Injury Watch: Frank Francisco is now active, and is worth adding once the team shows they’re willing to use him to close games. He did allow six runs in five minor league innings, so exercise a little bit of caution in the early going … Brandon Morrow is also set to return this week. The strikeout machine is worth an add in all leagues.
Who’s Hot: Inherent in any fantasy baseball column is propagating the willful ignorance of the danger of small sample sizes. So it’s with no small amount of trepidation that I tell you that Jason Marquis is actually pitching extraordinarily well (~7.00 K/9, <2.00 BB/9, 2.65 FIP). That’s partly because I really dislike Jason Marquis, and partly because I’m adamant that there’s no way he continues to perform this well. That said, I … ah, boy. I guess you could do worse than adding Marquis.
Excuse me. I need a moment.
Yeah, so, anyway: Livan Hernandez is also doing really well, and —
Wait, what the hell? I literally cannot believe that I just praised the performances of Jason Marquis and LIvan Hernandez, let alone in the year 2011. Look: there are times when you need to let your heart guide you. This is one of those times: please, for the sake of all that is good in the world, do not add these pitchers to your team. If you must have a Nationals pitcher, look to Jordan Zimmermann, who’s ridden the power of the extra ‘n’ to a 2.45 ERA*, or Sean Burnett, who’s closed out three games and has yet to walk a batter … As for the hitters, former Twins prospect Wilson Ramos has gotten off to a rip-roaring start that, while aided by a .545(!) BABIP, has established him as at least capable of delivering on some of his promise this season.
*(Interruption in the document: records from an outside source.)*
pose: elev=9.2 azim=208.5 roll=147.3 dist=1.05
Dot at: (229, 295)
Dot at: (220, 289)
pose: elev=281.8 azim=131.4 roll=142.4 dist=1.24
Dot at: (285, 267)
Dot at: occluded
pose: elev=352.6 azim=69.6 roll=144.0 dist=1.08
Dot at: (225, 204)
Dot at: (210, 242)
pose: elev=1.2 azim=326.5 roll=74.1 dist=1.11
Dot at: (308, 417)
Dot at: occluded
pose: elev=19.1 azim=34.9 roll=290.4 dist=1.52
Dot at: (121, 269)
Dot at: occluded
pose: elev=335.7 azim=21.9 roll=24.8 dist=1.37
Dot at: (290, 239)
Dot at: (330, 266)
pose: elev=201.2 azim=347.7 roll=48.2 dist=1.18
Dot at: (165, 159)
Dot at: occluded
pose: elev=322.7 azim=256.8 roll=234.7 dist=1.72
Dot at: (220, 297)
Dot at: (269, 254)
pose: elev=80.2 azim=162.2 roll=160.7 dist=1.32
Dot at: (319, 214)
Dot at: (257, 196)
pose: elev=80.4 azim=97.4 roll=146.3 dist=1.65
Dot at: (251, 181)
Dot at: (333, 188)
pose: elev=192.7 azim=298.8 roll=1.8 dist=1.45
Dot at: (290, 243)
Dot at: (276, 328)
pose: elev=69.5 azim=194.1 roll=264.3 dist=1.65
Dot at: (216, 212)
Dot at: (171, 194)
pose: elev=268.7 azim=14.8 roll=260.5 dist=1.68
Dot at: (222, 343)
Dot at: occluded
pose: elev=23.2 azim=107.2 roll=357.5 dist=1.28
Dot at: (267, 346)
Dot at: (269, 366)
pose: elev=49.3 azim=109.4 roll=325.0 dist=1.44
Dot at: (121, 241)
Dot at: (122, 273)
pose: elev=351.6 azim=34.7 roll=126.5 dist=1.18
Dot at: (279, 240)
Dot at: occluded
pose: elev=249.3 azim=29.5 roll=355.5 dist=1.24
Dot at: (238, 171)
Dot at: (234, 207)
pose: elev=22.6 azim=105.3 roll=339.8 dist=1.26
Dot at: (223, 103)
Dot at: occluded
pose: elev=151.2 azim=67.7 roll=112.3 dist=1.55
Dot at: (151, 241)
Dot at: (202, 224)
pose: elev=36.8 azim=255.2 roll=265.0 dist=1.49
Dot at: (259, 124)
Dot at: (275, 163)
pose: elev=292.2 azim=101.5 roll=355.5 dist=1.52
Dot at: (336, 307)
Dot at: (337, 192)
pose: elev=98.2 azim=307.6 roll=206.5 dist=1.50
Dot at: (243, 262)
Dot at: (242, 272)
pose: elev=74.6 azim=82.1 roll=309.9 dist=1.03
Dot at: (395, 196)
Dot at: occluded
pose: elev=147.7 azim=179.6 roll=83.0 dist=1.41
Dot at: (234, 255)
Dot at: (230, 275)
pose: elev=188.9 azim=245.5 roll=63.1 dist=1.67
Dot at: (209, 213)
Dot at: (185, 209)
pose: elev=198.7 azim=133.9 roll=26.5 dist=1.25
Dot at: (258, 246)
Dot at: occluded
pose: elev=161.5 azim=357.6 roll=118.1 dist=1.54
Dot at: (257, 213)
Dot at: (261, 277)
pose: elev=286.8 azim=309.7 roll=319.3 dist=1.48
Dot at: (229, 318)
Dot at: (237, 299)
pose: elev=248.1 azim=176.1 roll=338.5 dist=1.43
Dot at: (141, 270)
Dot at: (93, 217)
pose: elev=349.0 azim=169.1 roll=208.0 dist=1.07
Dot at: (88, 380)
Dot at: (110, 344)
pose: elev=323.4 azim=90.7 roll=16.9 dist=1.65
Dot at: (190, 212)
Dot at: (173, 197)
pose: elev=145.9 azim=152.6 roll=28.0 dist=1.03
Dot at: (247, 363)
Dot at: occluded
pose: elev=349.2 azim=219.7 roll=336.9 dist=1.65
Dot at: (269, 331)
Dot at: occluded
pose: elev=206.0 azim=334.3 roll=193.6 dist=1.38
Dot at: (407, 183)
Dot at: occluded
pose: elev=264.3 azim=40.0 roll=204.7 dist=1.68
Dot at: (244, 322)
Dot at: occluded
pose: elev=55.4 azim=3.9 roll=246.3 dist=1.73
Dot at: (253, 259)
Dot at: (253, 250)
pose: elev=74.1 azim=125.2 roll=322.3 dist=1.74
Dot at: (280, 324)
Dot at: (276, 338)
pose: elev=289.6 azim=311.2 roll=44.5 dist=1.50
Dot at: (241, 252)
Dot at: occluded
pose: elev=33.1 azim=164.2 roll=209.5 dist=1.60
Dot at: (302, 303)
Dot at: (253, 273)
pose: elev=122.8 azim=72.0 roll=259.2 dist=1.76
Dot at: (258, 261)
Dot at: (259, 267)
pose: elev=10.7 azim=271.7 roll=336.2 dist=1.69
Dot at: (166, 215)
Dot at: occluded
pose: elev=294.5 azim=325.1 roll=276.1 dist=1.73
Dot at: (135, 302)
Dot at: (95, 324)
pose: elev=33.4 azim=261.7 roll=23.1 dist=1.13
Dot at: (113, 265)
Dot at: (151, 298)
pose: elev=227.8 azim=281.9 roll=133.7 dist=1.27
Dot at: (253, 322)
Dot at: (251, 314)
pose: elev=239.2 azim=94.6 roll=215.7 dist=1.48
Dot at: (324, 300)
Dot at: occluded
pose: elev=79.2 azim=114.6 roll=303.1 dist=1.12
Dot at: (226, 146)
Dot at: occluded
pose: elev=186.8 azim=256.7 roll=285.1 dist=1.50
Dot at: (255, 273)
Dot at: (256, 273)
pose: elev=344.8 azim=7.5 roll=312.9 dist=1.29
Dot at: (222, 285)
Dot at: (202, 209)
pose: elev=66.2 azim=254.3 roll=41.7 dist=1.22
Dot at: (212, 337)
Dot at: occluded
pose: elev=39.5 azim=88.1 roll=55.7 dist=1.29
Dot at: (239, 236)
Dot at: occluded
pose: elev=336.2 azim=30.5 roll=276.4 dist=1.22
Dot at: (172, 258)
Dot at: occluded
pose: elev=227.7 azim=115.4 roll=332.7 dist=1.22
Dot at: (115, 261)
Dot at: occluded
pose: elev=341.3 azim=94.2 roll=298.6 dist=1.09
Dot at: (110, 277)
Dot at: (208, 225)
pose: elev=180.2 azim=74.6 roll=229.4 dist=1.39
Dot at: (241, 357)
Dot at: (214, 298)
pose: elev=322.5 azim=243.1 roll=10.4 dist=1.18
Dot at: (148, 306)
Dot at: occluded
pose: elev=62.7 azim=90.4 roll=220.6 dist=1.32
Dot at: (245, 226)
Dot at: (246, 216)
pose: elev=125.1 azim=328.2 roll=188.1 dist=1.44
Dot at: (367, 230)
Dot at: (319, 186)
I don’t recommend selling out on your current catcher to add him, but he’s someone to keep an eye on … A lot of Danny Espinosa‘s value is coming from the two homers he’s hit and .512 SLG that he’s posted so far, but neither of those are sustainable. Don’t be fooled into giving up valuable pieces for him until he fixes that .256 AVG … Ian Desmond, Espinosa’s double-play mate, has two homers and six steals, but is hitting a pitcher-esque .217/.266/.383. He’s better than that, but not by much.
*Well, if you can look at a sub-5.00 K rate and give me a better explanation, I’m all ears
Who’s Not: Drew Storen, a popular choice for late-round saves, has been bumped from the closer role and has no value to your roto team … Jayson Werth is off to a miserable .200/.302/.382 start, but I’m encouraged by the 102-point difference between his average and OBP. He’s still seeing his pitches, and has two HR and SB. Be patient — after all, it’s not like you paid $126MM to him … I don’t know if any of you thought Mike Morse or Rick Ankiel would be valuable this season, but they’re doing a very good job of proving that they will not be.
Injury Update: The most recent information I can find on Ryan Zimmerman‘s abdominal strain is from a week ago, which says that he might be ready to come off the DL the first day he’s eligible to do so, April 24th. But Zimmerman’s tone in the article, as well as the headline (suggesting that the team isn’t going to rush him) tells me not to expect him back until the calendar reads May.